For all the details you need click HERE. 

Bill Drummond
Short Wave, Long Wave (or footnote #6)
As I recently slipped into the haze of technological explorations over my precarious health, one particular day really sticks in my mind, for somewhat obvious reasons. It was a day of full skeletal surveys and to round it off, an hour and a half in the MRI scanner. Now that’s quite something. Working with Vic McEwan at Alder Hey, I’d got within a reasonable distance of the outrageous honking and horn blasting of this particular machine, which he had so deftly transformed into a thrumming and worrying soundscape. The personal journey into one, however, with intravenous, silly kinky hospital gowns and all the paraphernalia of internalised fear, transforms that sound into a cacophony.

Prepared for this, I’d gone along in the understanding that a set of compliant headphones would be provided, and I could bring along CD’s to play. What - no vinyl? In truth, so much I have is now on a laptop, so taking a punt, I downloaded the Flaming Lips (to cover up any noise), Max Richter (to help me sleep - yeah right) and anything else that was on the USB. On arrival they told me it would be fine, so prepped and ready, I was slipped inside the white tube, loose fitting headphones ominously lolling from my head. I could hear tracks starting and stopping, skipping and then just before the first sonic blasts from the MRI began, and a voice announced - ‘don’t worry if you feel like your wetting yourself, it will pass’ - the tones of a long forgotten album by Prefab Sprout frontman, Paddy McAloon began to sparkle in my ears. An obscure little thing written when he was losing his sight (which I understand has been restored) and called I Trawl the Megahertz, spoken by Yvonne Connors and quite sublime. But then the waves of sound overwhelmed the song and I succumbed to the pounding noise, with odd words glimpsed in the pauses of technology: ‘all day her voice is balm’ - ‘carcinogenic threat’ - ‘so what if this is largely bravado?’ - ‘trains are late, doctors are breaking bad news, but I am living in a lullaby.’ You can hear this song by clicking on the photo of Paddy below.

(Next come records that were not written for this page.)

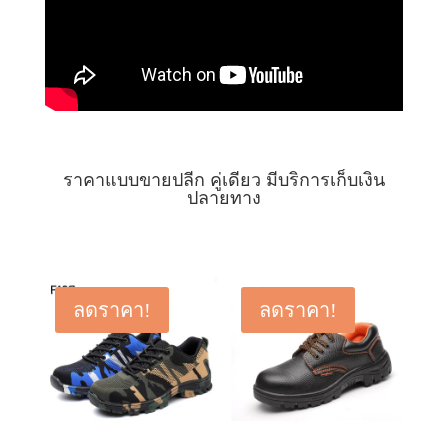
ราคาแบบขายปลีก คู่เดียว มีบริการเก็บเงิน
ปลายทาง
ลดราคา!
ลดราคา!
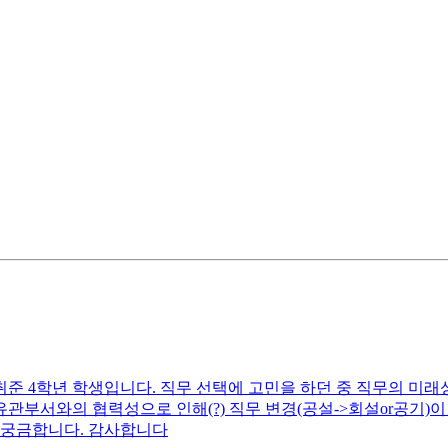
준 4학년 학생입니다. 직무 선택에 고민을 하던 중 직무의 미래
 유관부서와의 협력성으로 인해(?) 직무 변경(공설->회설or공기
 궁금합니다. 감사합니다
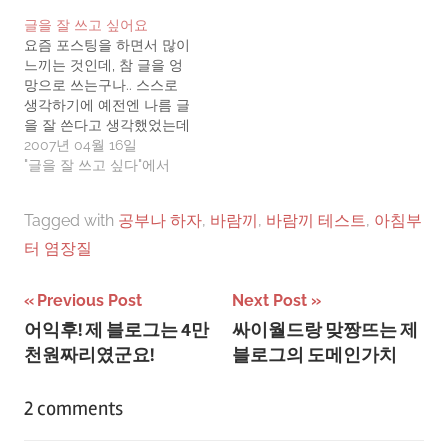
의 이성친구가 수상하다고
기 할 나이가 되어가니 언제
글을 잘 쓰고 싶어요
의뢰를 하면, 작업녀(혹은
까지나 초등학생 몸매로 지
요즘 포스팅을 하면서 많이
남)을 접근시켜 상대방을 테
낼 순 없다 생각하여 헬스클
느끼는 것인데, 참 글을 엉
스트 해보는것. 완전 런던하
럽에 등록했습니다. 과감히
망으로 쓰는구나.. 스스로
츠 고대로 배낀 프로그램인
3개월!! ^^거의 밤에 집에가
생각하기에 예전엔 나름 글
데 이번에 본 건 의뢰인이
는 길에 들러서 살짝 들었다
을 잘 쓴다고 생각했었는데
여자였다.그런데, 남자와 작
놨다 몇번 해주고 들어가는
말이죠.. 여러 블로거들의
2007년 04월 16일
업녀가 술집에 들어가서 안
식으로 하다가 오늘은 처음
재치있는 표현으로 가득한
"글을 잘 쓰고 싶다"에서
주가 나온 장면에서, 남자가
으로 아침에…
포스트를 보면서, 그리고 정
음식을 써는데…
말 군더더기 하나 없는 논문
Tagged with
공부나 하자
,
바람끼
,
바람끼 테스트
,
아침부
들을 보면서, 전문적인 내용
도 읽기 편하게 전개해나가
터 염장질
는 책들을 보면서, '글을 잘
쓰고 싶다'는 생각을 자주
글
Previous Post
Next Post
하게 됩니다. 특히나 '말'과…
어익후! 제 블로그는 4만
싸이월드랑 맞짱뜨는 제
탐
천원짜리였군요!
블로그의 도메인가치
색
2 comments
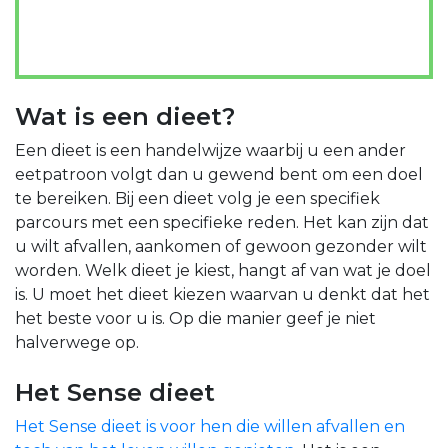
Wat is een dieet?
Een dieet is een handelwijze waarbij u een ander
eetpatroon volgt dan u gewend bent om een doel
te bereiken. Bij een dieet volg je een specifiek
parcours met een specifieke reden. Het kan zijn dat
u wilt afvallen, aankomen of gewoon gezonder wilt
worden. Welk dieet je kiest, hangt af van wat je doel
is. U moet het dieet kiezen waarvan u denkt dat het
het beste voor u is. Op die manier geef je niet
halverwege op.
Het Sense dieet
Het Sense dieet is voor hen die willen afvallen en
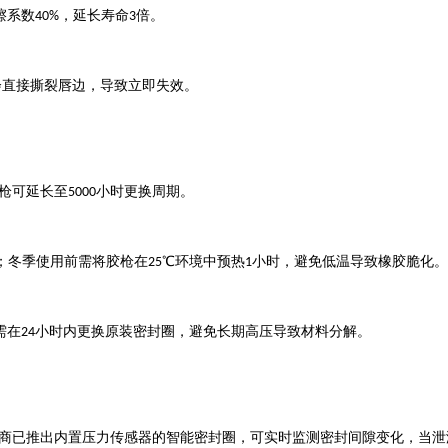
擦系数
，延长寿命
倍。
40%
3
会直接撕裂唇边，导致立即失效。
枪可延长至
小时更换周期。
5000
；冬季使用前需将胶枪在
℃环境中预热
小时，避免低温导致橡胶脆化。
25
1
需在
小时内更换原装密封圈，避免长期高压导致材料分解。
24
商已推出内置压力传感器的智能密封圈，可实时监测密封间隙变化，当泄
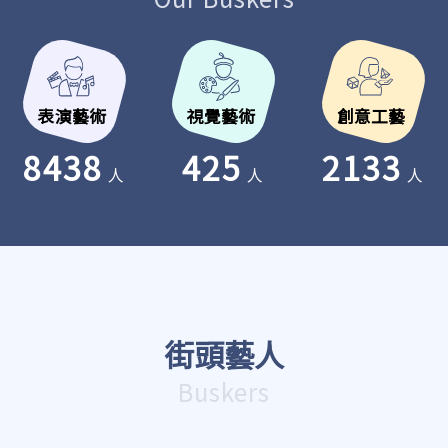
表演藝術
視覺藝術
創意工藝
8438
425
2133
人
人
人
街頭藝人
Buskers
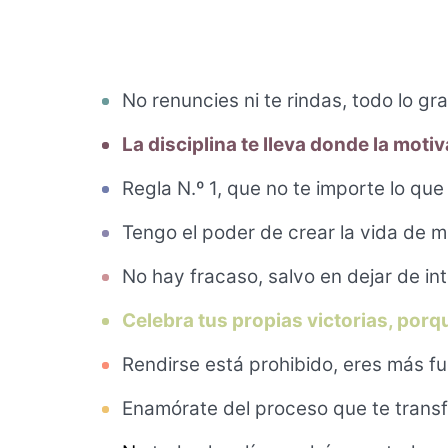
No renuncies ni te rindas, todo lo g
La disciplina te lleva donde la moti
Regla N.º 1, que no te importe lo que
Tengo el poder de crear la vida de m
No hay fracaso, salvo en dejar de int
Celebra tus propias victorias, porq
Rendirse está prohibido, eres más fu
Enamórate del proceso que te transf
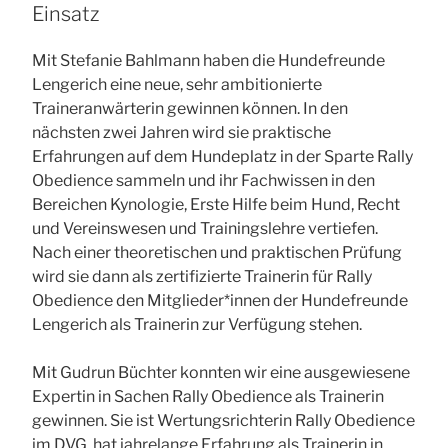
Einsatz
Mit Stefanie Bahlmann haben die Hundefreunde
Lengerich eine neue, sehr ambitionierte
Traineranwärterin gewinnen können. In den
nächsten zwei Jahren wird sie praktische
Erfahrungen auf dem Hundeplatz in der Sparte Rally
Obedience sammeln und ihr Fachwissen in den
Bereichen Kynologie, Erste Hilfe beim Hund, Recht
und Vereinswesen und Trainingslehre vertiefen.
Nach einer theoretischen und praktischen Prüfung
wird sie dann als zertifizierte Trainerin für Rally
Obedience den Mitglieder*innen der Hundefreunde
Lengerich als Trainerin zur Verfügung stehen.
Mit Gudrun Büchter konnten wir eine ausgewiesene
Expertin in Sachen Rally Obedience als Trainerin
gewinnen. Sie ist Wertungsrichterin Rally Obedience
im DVG, hat jahrelange Erfahrung als Trainerin in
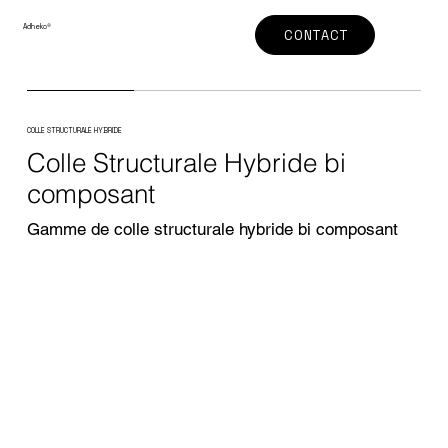
Adheko
®
CONTACT
COLLE STRUCTURALE HYBRIDE
Colle Structurale Hybride bi
composant
Gamme de colle structurale hybride bi composant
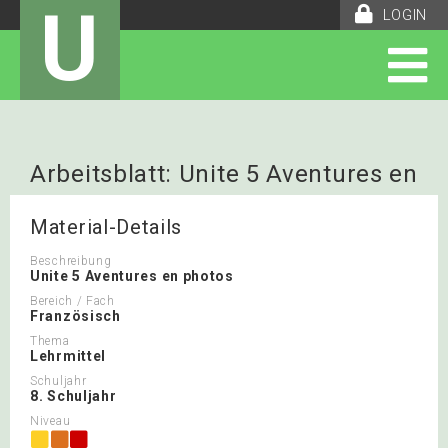
U
LOGIN
Arbeitsblatt: Unite 5 Aventures en
photos
Material-Details
Beschreibung
Unite 5 Aventures en photos
Bereich / Fach
Französisch
Thema
Lehrmittel
Schuljahr
8. Schuljahr
Niveau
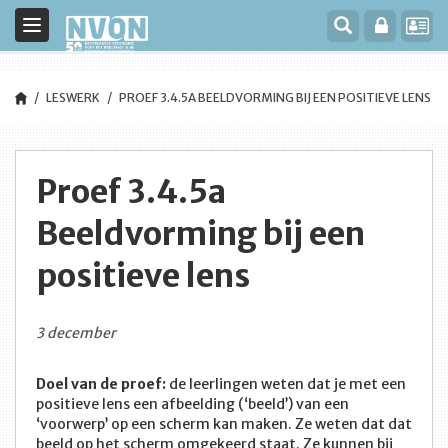
Toggle
navigation
LESWERK
PROEF 3.4.5A BEELDVORMING BIJ EEN POSITIEVE LENS
Proef 3.4.5a
Beeldvorming bij een
positieve lens
3 december
Doel van de proef:
de leerlingen weten dat je met een
positieve lens een afbeelding (‘beeld’) van een
‘voorwerp’ op een scherm kan maken. Ze weten dat dat
beeld op het scherm omgekeerd staat. Ze kunnen bij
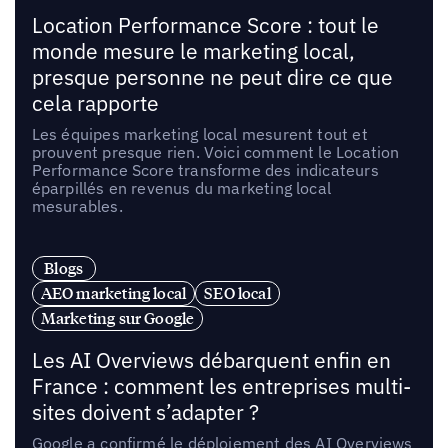
Location Performance Score : tout le
monde mesure le marketing local,
presque personne ne peut dire ce que
cela rapporte
Les équipes marketing local mesurent tout et
prouvent presque rien. Voici comment le Location
Performance Score transforme des indicateurs
éparpillés en revenus du marketing local
mesurables.
Blogs
AEO marketing local
SEO local
Marketing sur Google
Les AI Overviews débarquent enfin en
France : comment les entreprises multi-
sites doivent s’adapter ?
Google a confirmé le déploiement des AI Overviews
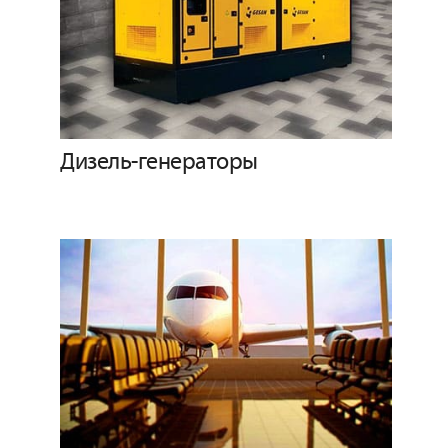
Дизель-генераторы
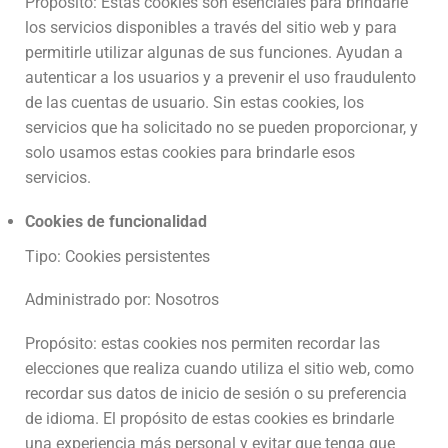
Propósito: Estas cookies son esenciales para brindarle
los servicios disponibles a través del sitio web y para
permitirle utilizar algunas de sus funciones. Ayudan a
autenticar a los usuarios y a prevenir el uso fraudulento
de las cuentas de usuario. Sin estas cookies, los
servicios que ha solicitado no se pueden proporcionar, y
solo usamos estas cookies para brindarle esos
servicios.
Cookies de funcionalidad
Tipo: Cookies persistentes
Administrado por: Nosotros
Propósito: estas cookies nos permiten recordar las
elecciones que realiza cuando utiliza el sitio web, como
recordar sus datos de inicio de sesión o su preferencia
de idioma. El propósito de estas cookies es brindarle
una experiencia más personal y evitar que tenga que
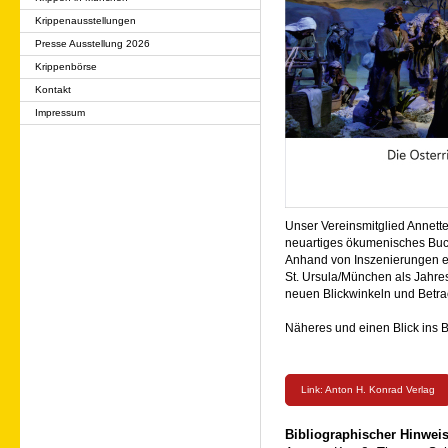
Krippenausstellungen
Presse Ausstellung 2026
Krippenbörse
Kontakt
Impressum
Unser Vereinsmitglied Annet
neuartiges ökumenisches Buc
Anhand von Inszenierungen ein
St. Ursula/München als Jahre
neuen Blickwinkeln und Betra
Näheres und einen Blick ins B
Link: Anton H. Konrad Verlag
Bibliographischer Hinweis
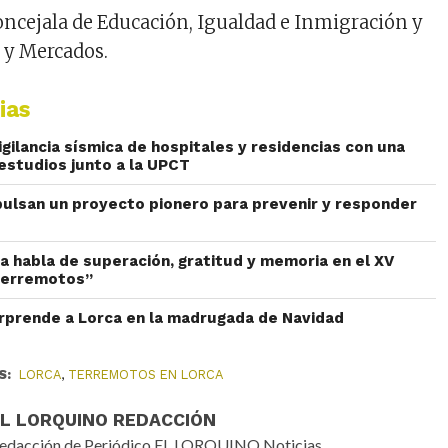
oncejala
de
Educación
,
Igualdad
e
Inmigración
y
s y
Mercados
.
ias
igilancia sísmica de hospitales y residencias con una
studios junto a la UPCT
pulsan un proyecto pionero para prevenir y responder
ca habla de superación, gratitud y memoria en el XV
 terremotos”
rprende a Lorca en la madrugada de Navidad
S:
LORCA
,
TERREMOTOS EN LORCA
EL LORQUINO REDACCIÓN
edacción de Periódico EL LORQUINO Noticias.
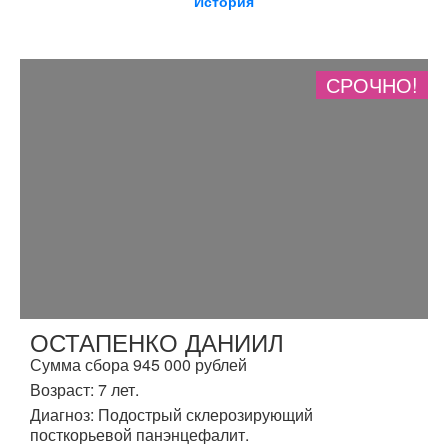
История
СРОЧНО!
ОСТАПЕНКО ДАНИИЛ
Сумма сбора 945 000 рублей
Возраст: 7 лет.
Диагноз: Подострый склерозирующий
посткорьевой панэнцефалит.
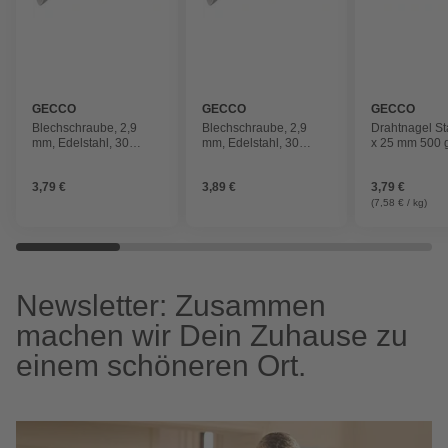
GECCO
GECCO
GECCO
Blechschraube, 2,9
Blechschraube, 2,9
Drahtnagel St
mm, Edelstahl, 30
mm, Edelstahl, 30
x 25 mm 500 
Stück
Stück
3,79 €
3,89 €
3,79 €
(7,58 € / kg)
Newsletter: Zusammen
machen wir Dein Zuhause zu
einem schöneren Ort.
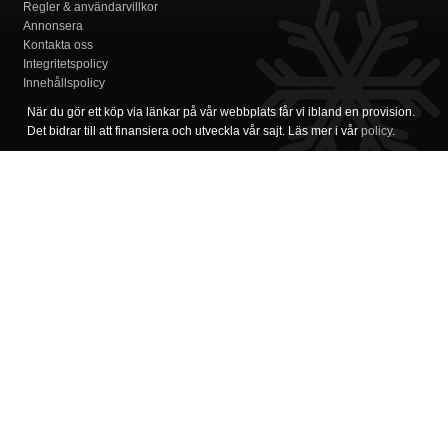
Regler & användarvillkor
Annonsera
Kontakta oss
Integritetspolicy
Innehållspolicy
När du gör ett köp via länkar på vår webbplats får vi ibland en provision.
Det bidrar till att finansiera och utveckla vår sajt. Läs mer i vår
policy
.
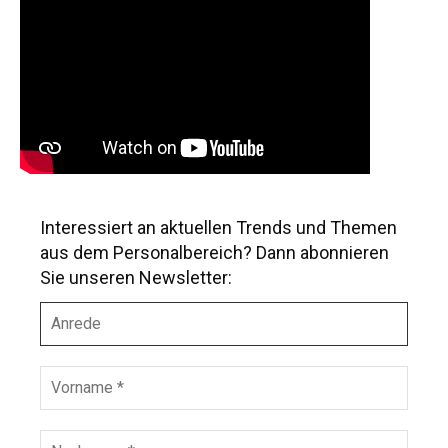
Interessiert an aktuellen Trends und Themen
aus dem Personalbereich? Dann abonnieren
Sie unseren Newsletter:
A
n
r
e
V
d
o
e
r
n
N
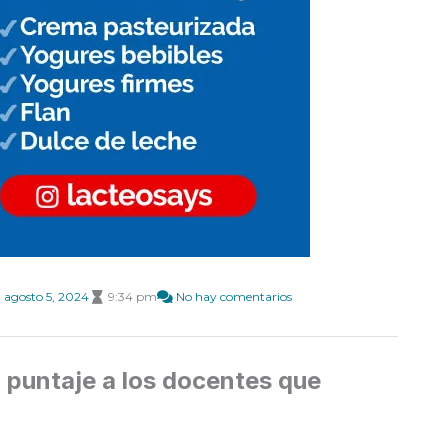
agosto 5, 2024
9:34 pm
No hay comentarios
 puntaje a los docentes que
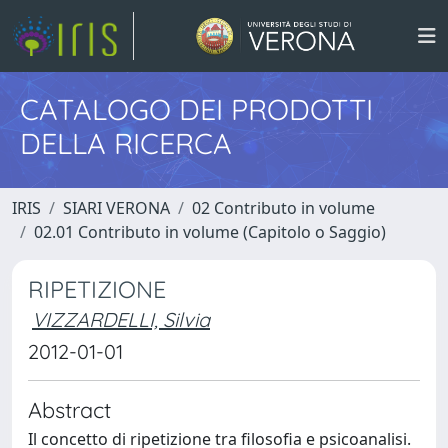
CATALOGO DEI PRODOTTI
DELLA RICERCA
IRIS
SIARI VERONA
02 Contributo in volume
02.01 Contributo in volume (Capitolo o Saggio)
RIPETIZIONE
VIZZARDELLI, Silvia
2012-01-01
Abstract
Il concetto di ripetizione tra filosofia e psicoanalisi.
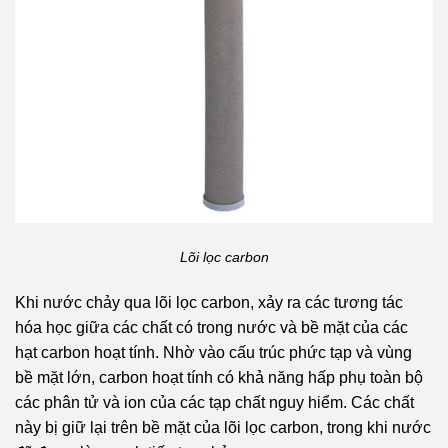
Lõi lọc carbon
Khi nước chảy qua lõi lọc carbon, xảy ra các tương tác
hóa học giữa các chất có trong nước và bề mặt của các
hạt carbon hoạt tính. Nhờ vào cấu trúc phức tạp và vùng
bề mặt lớn, carbon hoạt tính có khả năng hấp phụ toàn bộ
các phân tử và ion của các tạp chất nguy hiểm. Các chất
này bị giữ lại trên bề mặt của lõi lọc carbon, trong khi nước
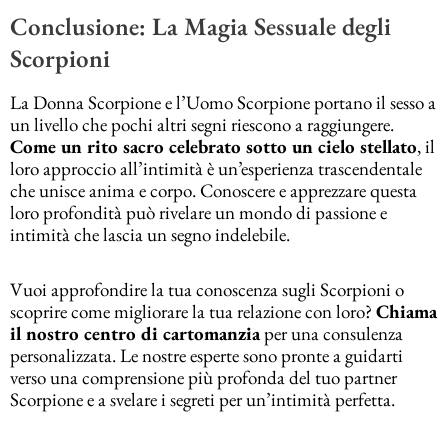
Conclusione: La Magia Sessuale degli
Scorpioni
La Donna Scorpione e l’Uomo Scorpione portano il sesso a
un livello che pochi altri segni riescono a raggiungere.
Come un rito sacro celebrato sotto un cielo stellato
, il
loro approccio all’intimità è un’esperienza trascendentale
che unisce anima e corpo. Conoscere e apprezzare questa
loro profondità può rivelare un mondo di passione e
intimità che lascia un segno indelebile.
Vuoi approfondire la tua conoscenza sugli Scorpioni o
scoprire come migliorare la tua relazione con loro?
Chiama
il nostro centro di cartomanzia
per una consulenza
personalizzata. Le nostre esperte sono pronte a guidarti
verso una comprensione più profonda del tuo partner
Scorpione e a svelare i segreti per un’intimità perfetta.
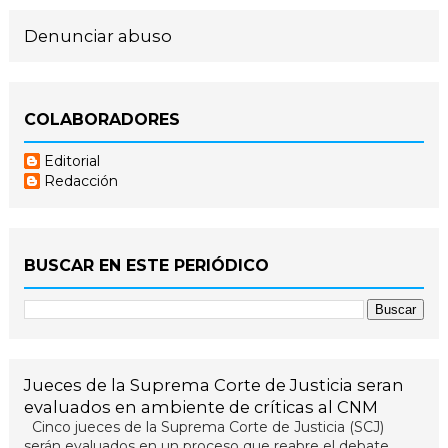
Denunciar abuso
COLABORADORES
Editorial
Redacción
BUSCAR EN ESTE PERIÓDICO
Jueces de la Suprema Corte de Justicia seran
evaluados en ambiente de críticas al CNM
Cinco jueces de la Suprema Corte de Justicia (SCJ)
serán evaluados en un proceso que reabre el debate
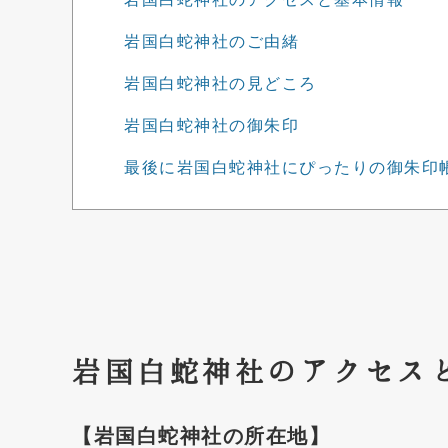
岩国白蛇神社のご由緒
岩国白蛇神社の見どころ
岩国白蛇神社の御朱印
最後に岩国白蛇神社にぴったりの御朱印
岩国白蛇神社のアクセス
【岩国白蛇神社の所在地】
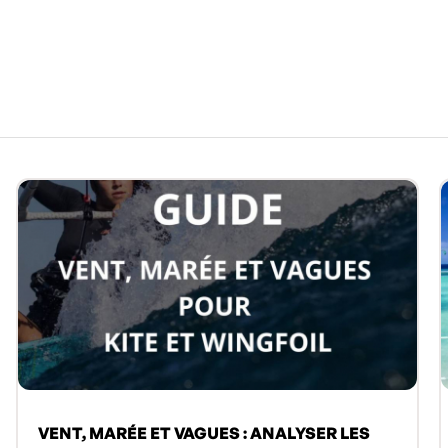
VENT, MARÉE ET VAGUES : ANALYSER LES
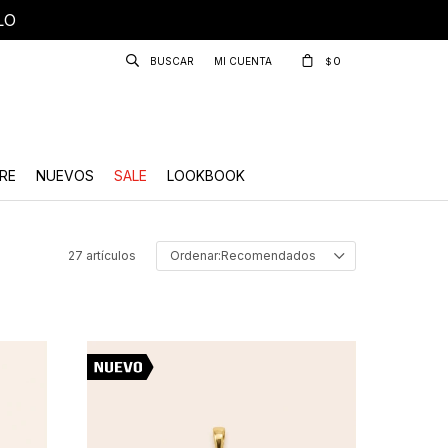
LO
0
$
RE
NUEVOS
SALE
LOOKBOOK
27 artículos
Recomendados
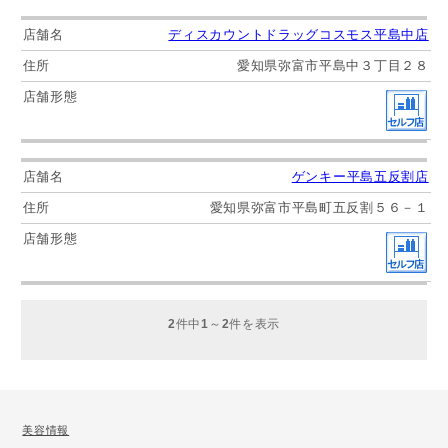
ディスカウントドラッグコスモス平島中店
愛知県弥富市平島中３丁目２８
ゲンキー平島五反割店
愛知県弥富市平島町五反割５６－１
2
件中
1
～
2
件を表示
美容情報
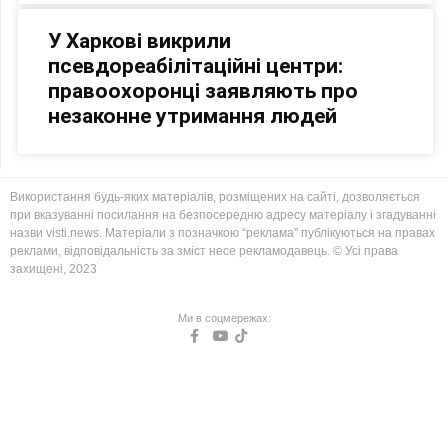
У Харкові викрили
псевдореабілітаційні центри:
правоохоронці заявляють про
незаконне утримання людей
Використання будь-яких матеріалів, розміщених на сайті, дозволяється
при вказуванні посилання на безпосередню адресу матеріалу і згадуванні
назви visti.news. Матеріали з позначкою “реклама” публікуються на правах
реклами, відповідальність за зміст несе рекламодавець. © Усі права
захищені, 2023
Ми в соцмережах:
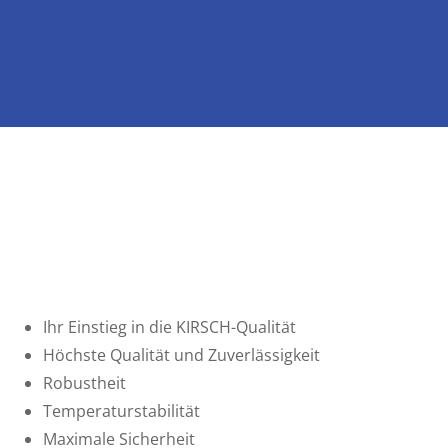
Ihr Einstieg in die KIRSCH-Qualität
Höchste Qualität und Zuverlässigkeit
Robustheit
Temperaturstabilität
Maximale Sicherheit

But as I slip into this intermittent and almost violent soundscape, I am taken back to that time in the belly of a Scottish mountain, where Vic and I had indeed travelled with the precious cargo of another’s beating heart. Like pilgrims on some fantastic voyage, plunging into the inky depths of that great hidden chamber created to hide Britain’s oil resources for the Fleet between the wars. It was through that tunnel and into that black void I experienced more fear and euphoria than I can describe, as we shared the personal recordings of Elisha’s heart - a subterranean and ethereal thing that danced and flickered beyond what we understood of time and place. It will remain one of the most profound experiences of my life. Now, back in this white tube, I felt humbled and small in these shifting memories and let the foghorn mantra of the machine do its job. 



Watching the film Bait recently, I found some of the imagery utterly beautiful. A camera shot of a boy sorting out fishing nets on the beach, shot directly into the costal sunset; romantic and so hardwired into my own childhood - an unexpected rose-tinted mirror. It reminded me aesthetically of the high dive sequences from Leni Riefenstahl’s Olympia (1936), beautiful but poisoned by history, and imagery which I'm considering in my 'provocation' around inequalities for the forthcoming CHWA conference in March. Then in a break between the storms this last week, I was at a local place I love so much, hunkered down in a green lichen covered cove as the wind howled off the Irish Sea - the tide was high, and the cool winter sun hurt my eyes.

Somehow, it all gets tangled up in transience; climbing through the belly of that mountain, precious cargo's and the flickering filaments of scientific exploration - an intoxicating and enormous blur - delicate sub-atomic particles caught on an eternal breeze.